Er liegt mitten in einer Ebene, der nordöstlichen Wetterau, und besteht aus tonigem Löss, ist also kein vulkanischer steiniger Berg. Da man eine Rampe gefunden hat, weiß man, dass der Hügel von Vorfahren aufgeschüttet worden ist. Er hat einen Durchmesser von 80–100 m.

Im Laufe der Zeit hat der Haag Veränderungen durchgemacht. Ein Zeichen hierfür ist eine Delle (umgangssprachlich Dall). Entstanden ist diese durch weitgehend ergebnislose Grabungen des örtlichen Bürgermeisters im Jahr 1828. Am Ostrand befinden sich noch Mauerreste einer Kapelle. Nach einer Erwähnung 1825 als Ottilienberg dürfte sie der heiligen Odilia geweiht gewesen sein, war zu dieser Zeit aber bereits Ruine. 1843 wurde der Haag vom bekannten Friedberger Heimatforscher Johann Philipp Dieffenbach beschrieben. Der Haag wurde im Laufe der Zeit in verschiedenen Formen genutzt. Der mit Gras bewachsene Hügel wurde im 18. Jahrhundert bepflanzt. Die schnellwüchsigen Bäume hatten zwar ein gutes Holz, waren aber sehr dornig, was sich als sehr unglücklich herausgestellt hat.

Aufgrund süddeutscher Parallelen vermutete Werner Jorns 1960, es könne sich um einen keltischen Fürstengrabhügel handeln. Diese Vermutung ist besonders seit der Entdeckung des nahe gelegenen Fürstengrabs am Glauberg aufgegriffen worden. Im Jahr 2003 fand vor Beginn einer Baumaßnahme eine kleine Sondage am Fuß des Hügels statt, die aber nur eine relativ sterile Erdaufschüttung mit wenigen vorgeschichtlichen Scherben erbrachte..

Heute kümmert sich eine Arbeitsgemeinschaft um den Erhalt und die Pflege des Melbacher Haags.

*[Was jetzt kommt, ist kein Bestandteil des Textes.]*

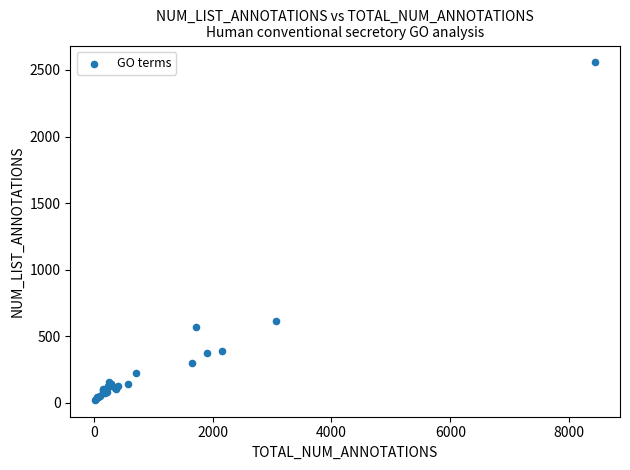

What Y value in the scatter plot is closest to 1289?

616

Der Haag ist als Kulturgut durch die Haagener Konvention geschützt.

Bergbau in Melbach

Die Wetterauer Landschaft wurde durch den Bergbau geprägt. Auch in Melbach wurde Braunkohle abgebaut. Von 1901 bis 1924 geschah dies in der Grube Ludwigshoffnung (1). Sie lag am alten Zechenhaus, das von den Melbachern "Altes Bergwerk" genannt wird. Die Fördermenge betrug 0,75 Millionen Tonnen. Die Grube war eine der ersten in der Wetterau. Nachdem alle Kohlevorräte abgebaut waren, wurde der Abbau auf die Grube Gettenau verlagert. Die Grube wurde damit aufgegeben und der Stolleneingang verfüllt. Das alte Zechenhaus befindet sich heute in Privatbesitz und dient als Wohnhaus.

Ebenfalls Braunkohle abgebaut wurde im Schacht Melbach. Er lag in Richtung des Wölfersheimer Sees. In der Zeit von 1929 bis 1937 wurde dort Braunkohle abgebaut. Insgesamt wurden hier 0,5 Millionen Tonnen Braunkohle gefördert.